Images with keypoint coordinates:
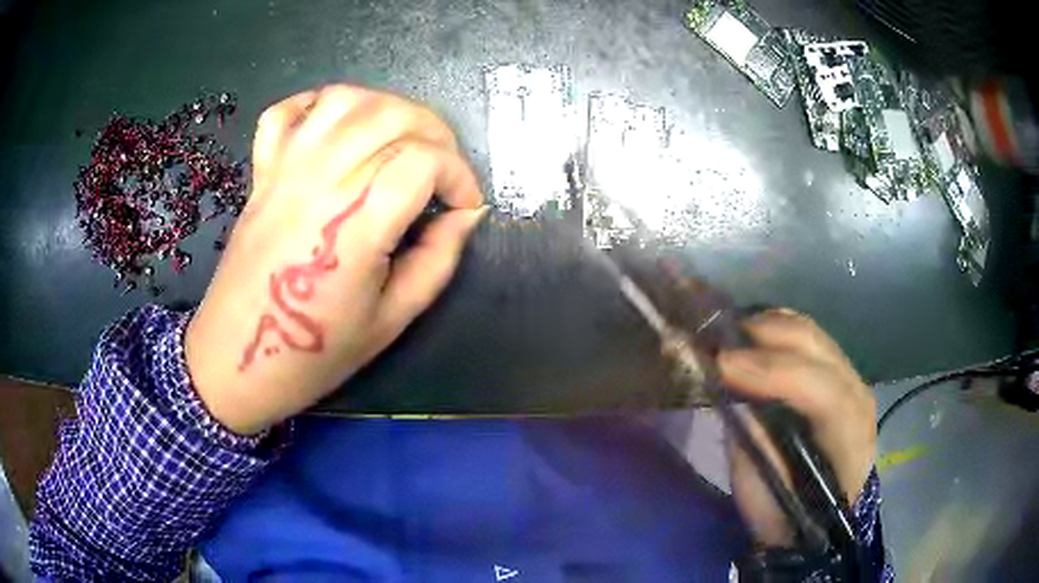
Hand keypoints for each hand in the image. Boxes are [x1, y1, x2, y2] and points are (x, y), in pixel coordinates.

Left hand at [185, 85, 485, 434]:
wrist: (237, 359)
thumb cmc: (315, 352)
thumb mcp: (391, 321)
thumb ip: (437, 261)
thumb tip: (466, 215)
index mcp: (355, 226)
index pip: (423, 160)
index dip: (459, 175)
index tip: (464, 207)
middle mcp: (320, 182)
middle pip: (392, 115)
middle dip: (436, 134)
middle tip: (443, 172)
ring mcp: (285, 170)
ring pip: (345, 100)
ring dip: (387, 107)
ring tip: (401, 141)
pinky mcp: (262, 172)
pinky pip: (287, 112)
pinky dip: (318, 104)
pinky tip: (340, 128)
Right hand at [718, 309, 875, 546]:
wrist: (822, 517)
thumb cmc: (790, 516)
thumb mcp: (766, 498)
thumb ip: (756, 446)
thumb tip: (735, 394)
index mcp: (849, 441)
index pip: (822, 394)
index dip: (773, 373)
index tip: (722, 365)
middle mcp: (858, 399)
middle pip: (818, 350)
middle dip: (766, 337)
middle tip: (715, 339)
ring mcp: (852, 380)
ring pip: (814, 335)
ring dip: (769, 327)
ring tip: (728, 334)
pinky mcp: (840, 373)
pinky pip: (810, 338)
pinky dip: (779, 330)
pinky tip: (752, 335)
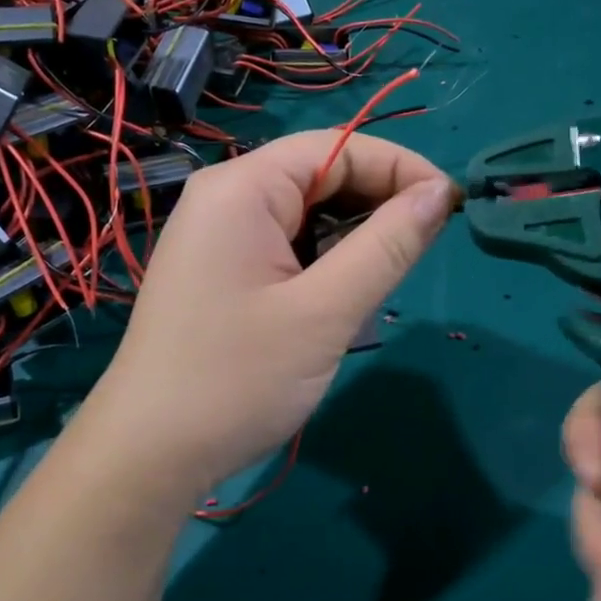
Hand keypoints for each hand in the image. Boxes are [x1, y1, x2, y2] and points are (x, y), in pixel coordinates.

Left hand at [86, 131, 456, 509]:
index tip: (451, 206)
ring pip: (304, 213)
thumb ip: (387, 245)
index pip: (337, 146)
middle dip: (376, 203)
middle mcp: (224, 197)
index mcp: (242, 188)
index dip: (399, 167)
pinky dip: (320, 260)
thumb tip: (438, 193)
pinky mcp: (217, 269)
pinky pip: (282, 244)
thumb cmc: (238, 379)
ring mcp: (216, 234)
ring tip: (381, 279)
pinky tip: (338, 295)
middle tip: (422, 250)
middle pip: (318, 174)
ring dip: (350, 237)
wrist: (149, 454)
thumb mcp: (325, 312)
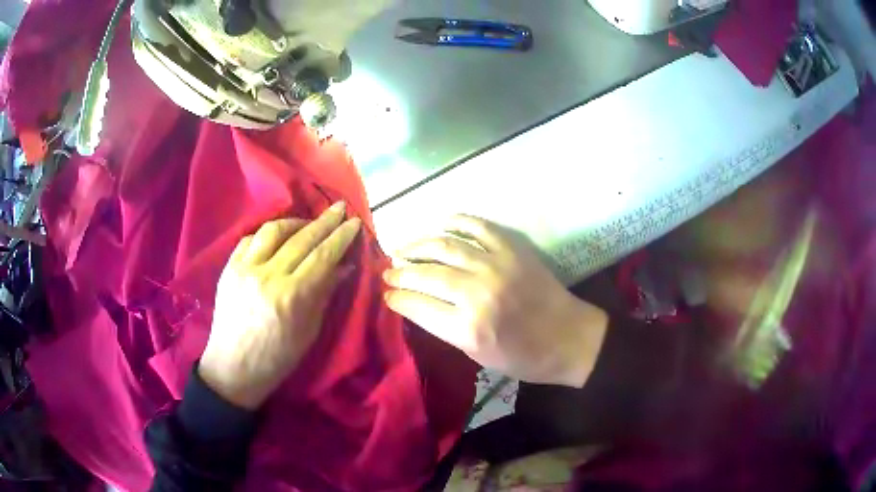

▸ To do
From the records above, retype only the lines starting at the line that contains "index tip: (451, 206)" and ending at the line that contains "ring tip: (381, 279)", both included.

▸ Written solution
index tip: (451, 206)
ring pip: (304, 213)
thumb ip: (387, 245)
index pip: (337, 146)
middle dip: (376, 203)
middle mcp: (224, 197)
index mcp: (242, 188)
index dip: (399, 167)
pinky dip: (320, 260)
thumb tip: (438, 193)
pinky mcp: (217, 269)
pinky pip: (282, 244)
thumb cmc: (238, 379)
ring mcp: (216, 234)
ring tip: (381, 279)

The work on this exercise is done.